Participants of this historical meeting hope to unite the Gaza Strip, controlled by Hamas since 2007, and the Fatah-controlled West Bank. The Hamas party kicked out Fatah affiliates from the Gaza Strip 10 years ago after Fatah initially refused to accept Hamas’ 2007 parliamentary election wins in the region. Soon after, Israel imposed a brutal blockade on Gaza, “regulating the flow of people, goods, medicines, foods and humanitarian supplies into and out of the territory,” according to Al Jazeera.

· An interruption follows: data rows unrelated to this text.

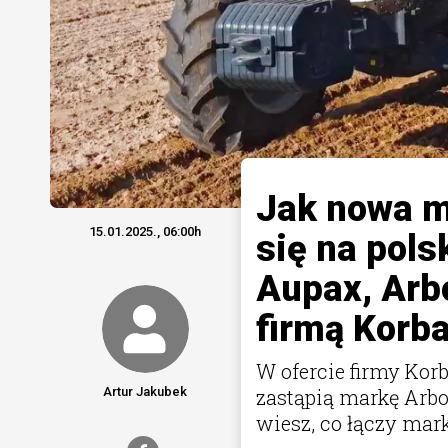
Jak nowa m
15.01.2025., 06:00h
się na pols
Aupax, Arbo
firmą Korb
W ofercie firmy Korb
Artur Jakubek
zastąpią markę Arbo
wiesz, co łączy mark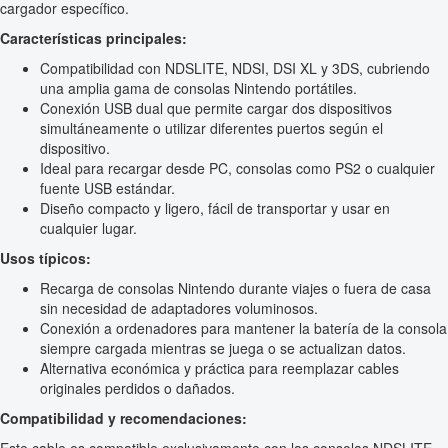
cargador específico.
Características principales:
Compatibilidad con NDSLITE, NDSI, DSI XL y 3DS, cubriendo
una amplia gama de consolas Nintendo portátiles.
Conexión USB dual que permite cargar dos dispositivos
simultáneamente o utilizar diferentes puertos según el
dispositivo.
Ideal para recargar desde PC, consolas como PS2 o cualquier
fuente USB estándar.
Diseño compacto y ligero, fácil de transportar y usar en
cualquier lugar.
Usos típicos:
Recarga de consolas Nintendo durante viajes o fuera de casa
sin necesidad de adaptadores voluminosos.
Conexión a ordenadores para mantener la batería de la consola
siempre cargada mientras se juega o se actualizan datos.
Alternativa económica y práctica para reemplazar cables
originales perdidos o dañados.
Compatibilidad y recomendaciones:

The talks are a follow-up to a 2011 agreement between Fatah and Hamas drawn up in Cairo that intended to “resolve the civil and administrative problems that resulted from the division (and) unify the Palestinian National Authority institutions in the West Bank, Gaza Strip and Jerusalem.”

These and other statements of shared power between the two parties, so far, have only remained on paper. Reconciliation efforts between the two parties in 2014 were suspended when Israel began a 50-day missile launch campaign against Gaza, killing more than 2,200 people.

Palestinian President Mahmoud Abbas recently called for "one state, one regime, one law and one weapon." He has been pressuring Hamas in Gaza over the past several months to relinquish its control of the territory and come to the discussion table by reducing salaries of public employees in Gaza and having Israel reduce electricity flow to the region.